Which means that, in the future, that skin, seed and husk from a mango, those spent coffee grounds or pomegranate or pineapple skins could be sources of everyday health supplements, oils, antioxidants, cosmetics, organic fertilisers and even resources for making biodegradable plastics.
This also extends to fresh produce that's disposed of for not meeting 'cosmetic standards'; the misshapen apple, for instance, or the banana that's too short and has been rejected by the major supermarkets because it doesn't meet specifications.
“Using this research, food and agricultural companies can tackle costly waste challenges, improve their environmental footprint and create a sustainable business that takes full advantage of growing demand in domestic and export markets for high-quality products,” Professor Patti said.
Breaking it down
Victoria Haritos is an associate professor in Monash University’s Department of Chemical Engineering. Her research combines biology and engineering to develop solutions for processing food waste.
She doesn’t see, say, a tomato, like we do, a juicy red fruit. She sees its constituent parts and then focuses on developing biological processes to separate and extract those parts.
“When we look closely at the components of discarded foods such as proteins, sugars, fats, water, antioxidants, natural colours and flavours, we can see a range of valuable products that can be made from these,” she said.
“We use nature’s catalysts, enzymes and good microbes like yeast and lactic acid bacteria to undertake the conversion of the food,” she said.
They have, for instance, been able to extract from wheat bran an antioxidant called ferulic acid, which is used in expensive cosmetic formulations.
They’ve also used enzymes to release starch and other sugars from waste vegetables that then becomes food for yeast that make high-value fats.
These fats, she said, can be used for a wide range of products, from biodiesel to face creams.
“We should view waste food as a resource rather than a problem,” she says enthusiastically.
But she said turning food waste into viable products isn’t simple, and that aspects such as the volume, availability and quality of waste need to be considered.
“Food waste has high water content so it’s expensive to move around, and what are the nature and size of markets for your products derived from waste?” she asks.
“These are areas where research can help. We can match waste sources and product types in addition to developing processing technologies to convert them.”
“When we look closely at the components of discarded foods such as proteins, sugars, fats, water, antioxidants, natural colours and flavours, we can see a range of valuable products that can be made from these.”
Graeme Pearson is an industrial chemist who works for an Australian-based company called Axieo. It’s been collaborating with Monash for the past three years in the University’s Green Chemical Futures building on the Clayton campus.

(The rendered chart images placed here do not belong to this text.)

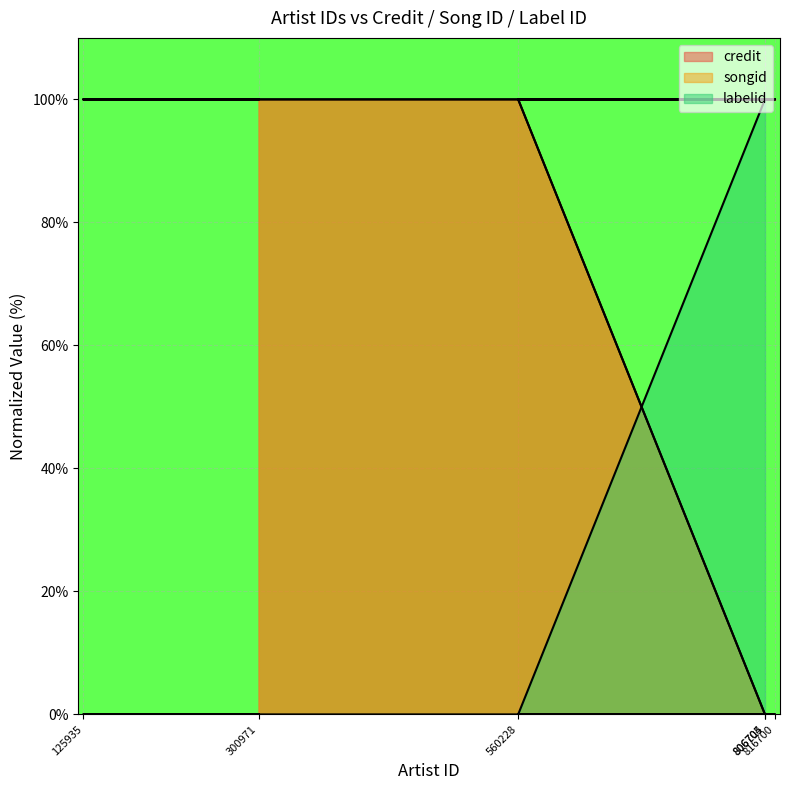

What is the difference between the highest and lowest values at 300971?

100.0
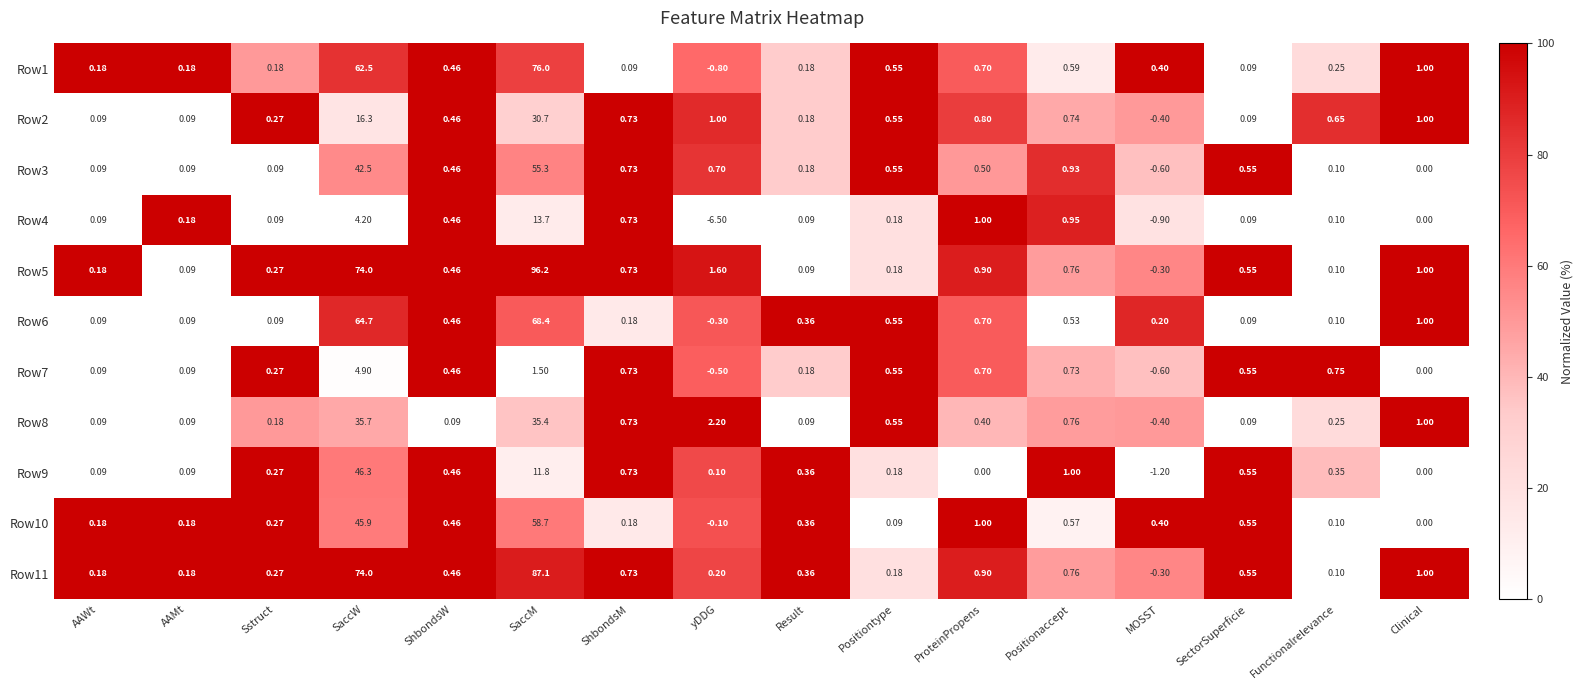

Which series has the largest range (max minus min)?

Row5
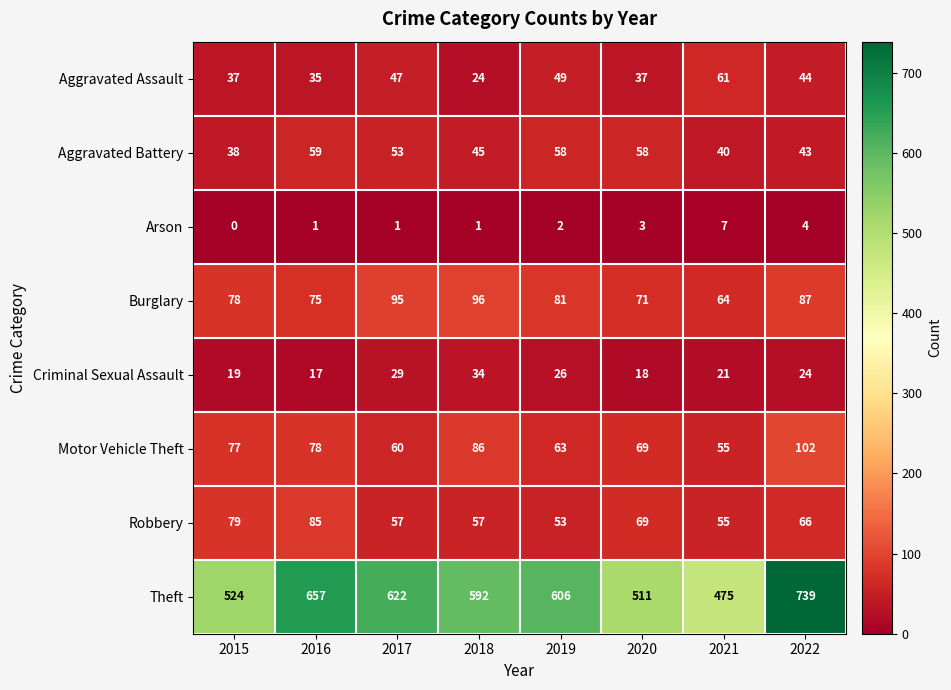

Which series has the widest spread of values?

Theft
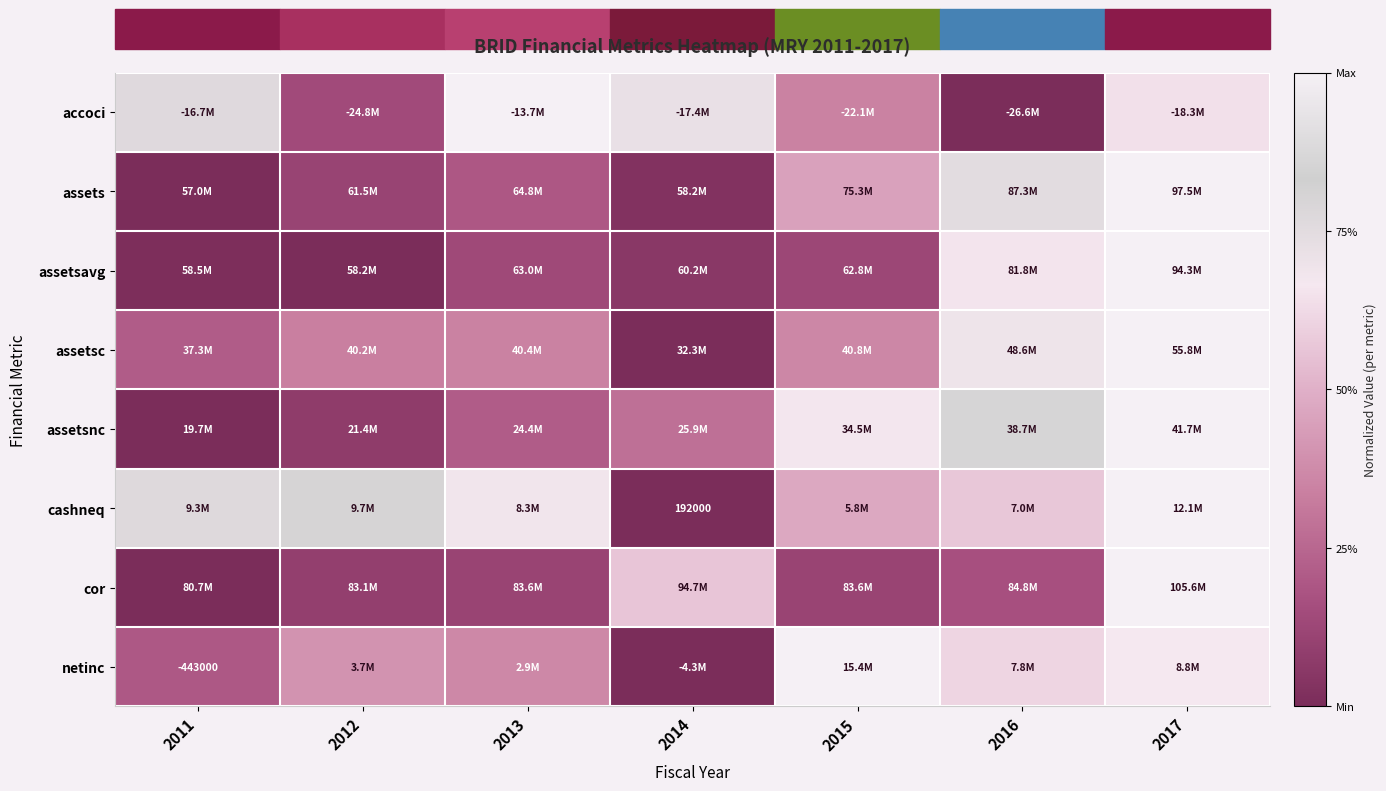

Which has a higher value, 2012 or 2017?

2017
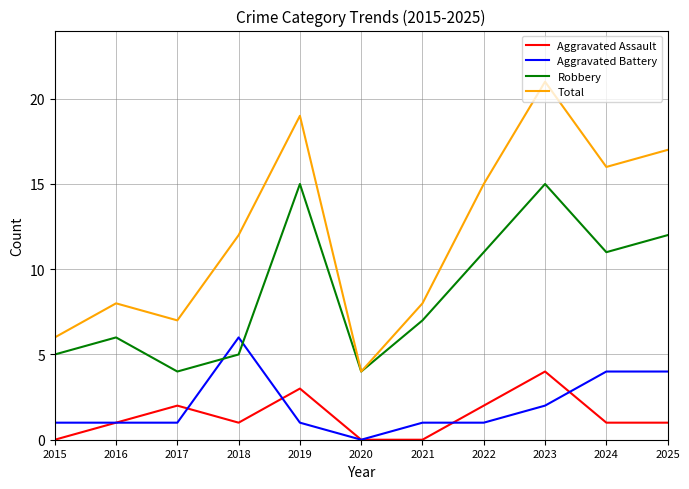

Is this an area chart (filled region under the line)?

No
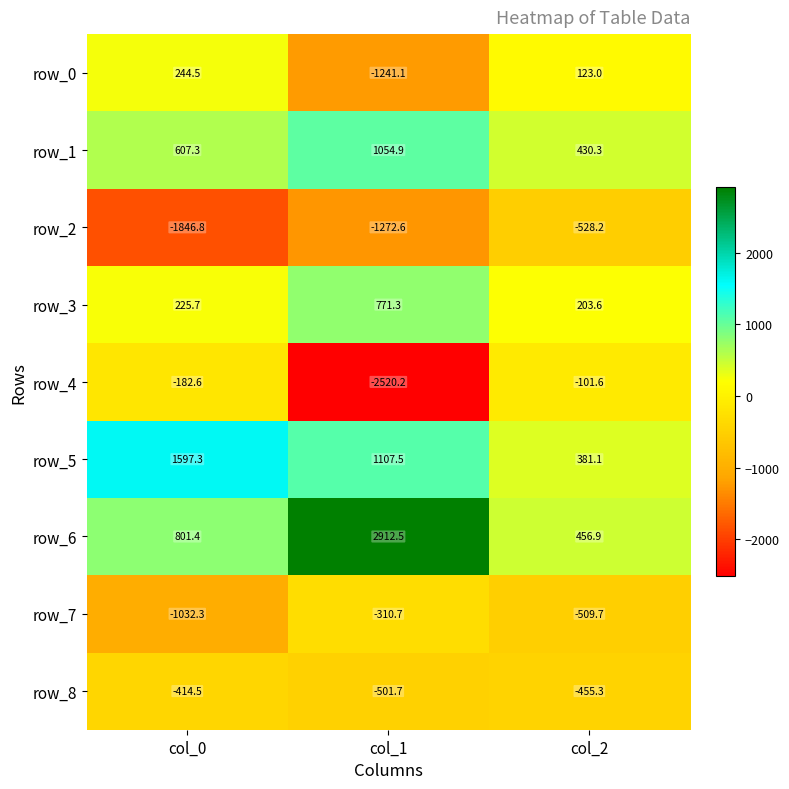

The value of row_8 at col_0 is -157.1. True or false?

False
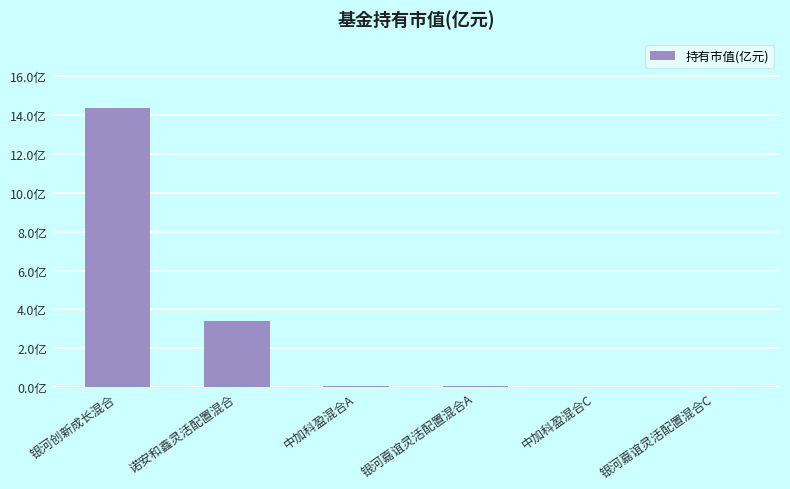

List the labels in order of value, largest first.

银河创新成长混合, 诺安和鑫灵活配置混合, 中加科盈混合A, 银河嘉谊灵活配置混合A, 中加科盈混合C, 银河嘉谊灵活配置混合C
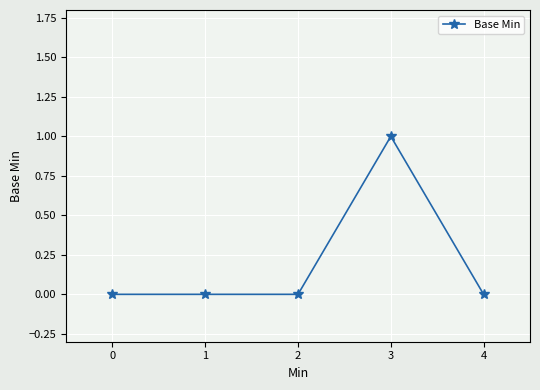

Which category has the highest value across all series?

3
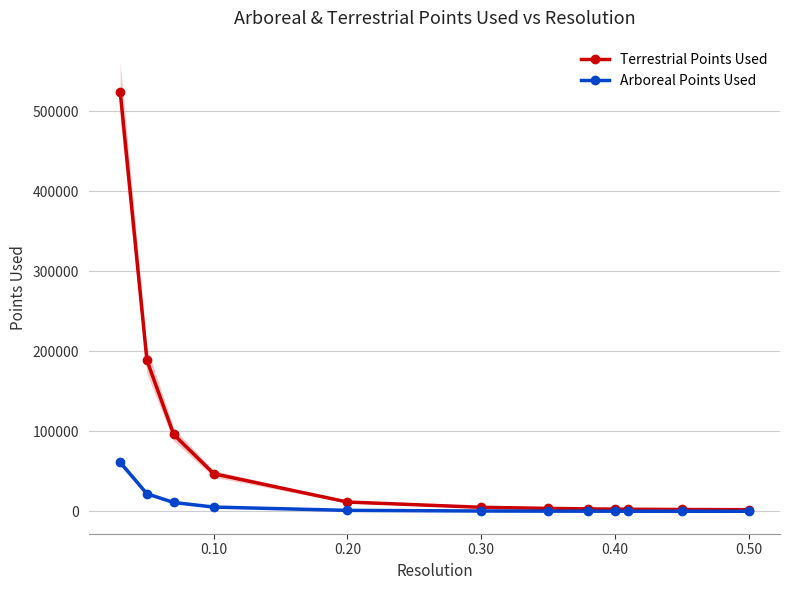

What is the maximum value for Terrestrial Points Used?

524204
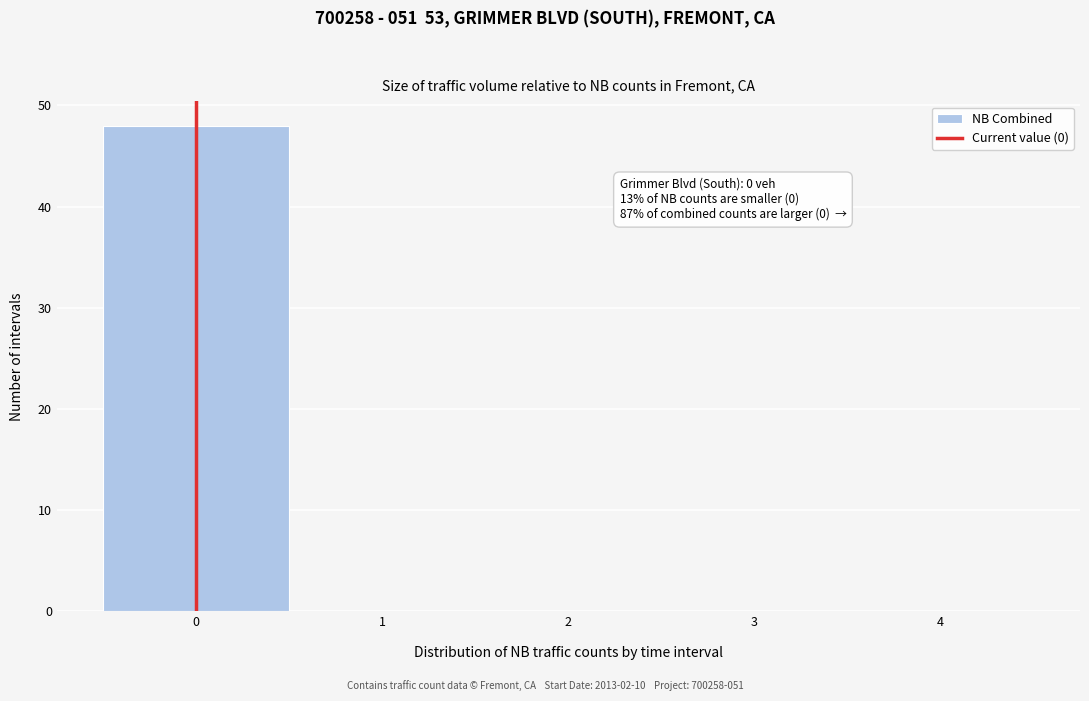

Over which range of the x-axis is the bar tallest?

-0.5 to 0.5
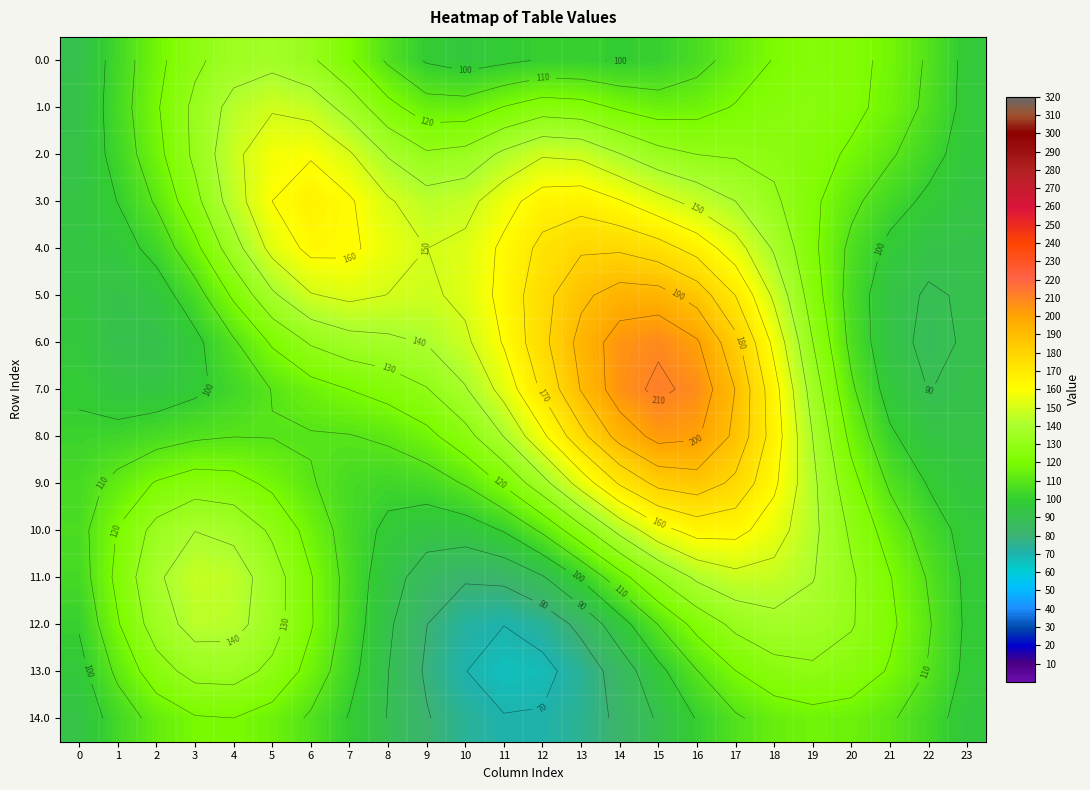

At which label does 5.0 reach its minimum?

22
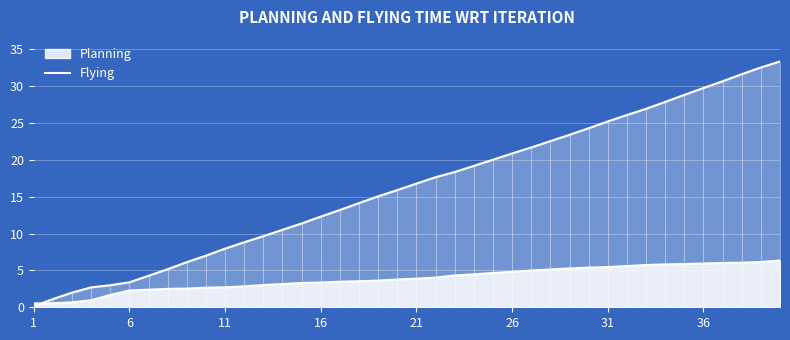

What is the total value across all series at 5?

4.7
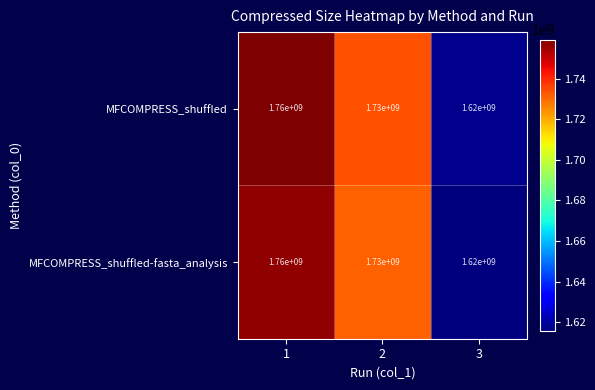

What value does the MFCOMPRESS_shuffled series have at 1?

1760000000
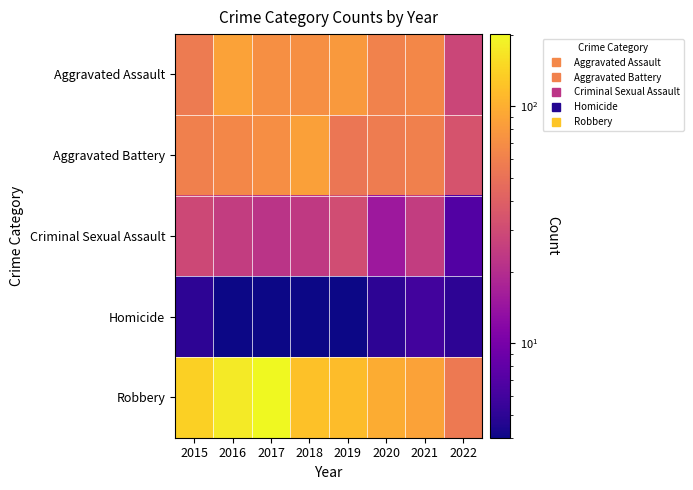

Which series has the largest total across all categories?

Robbery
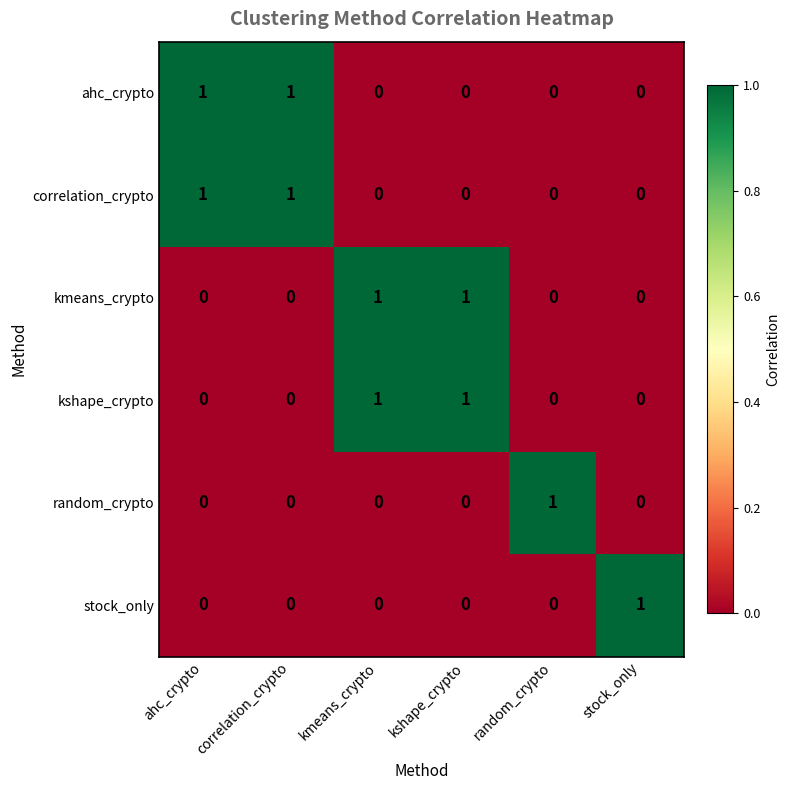

At how many categories does at least one series exceed 0?

6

At a recent symposium on turning food waste into money organised by the Monash Food Innovation Centre, Pearson spoke about overseas studies that were investigating how ‘nanoplatlets’ in the fibre of root vegetables such as carrots and beetroots could be used to create super-strong concrete.
Or how the silica from rice husks and ground glass is being used to create lightweight low-carbon bricks that are fire and termite-resistant.
Or how the organic extract from those same rice husks was being used to make raw materials used in moisturisers and creams for cosmetics, and these materials were “synthesised at Monash”.
Or how the pip from a mango, which makes up a large proportion of the tropical fruit and has a high percentage of wax, could be used to make surfboard wax.
“These sorts of collaborations between industry and academia have proven very useful for medium and long-term projects, some of which are blue-sky problems like what we do with food waste,” Pearson said.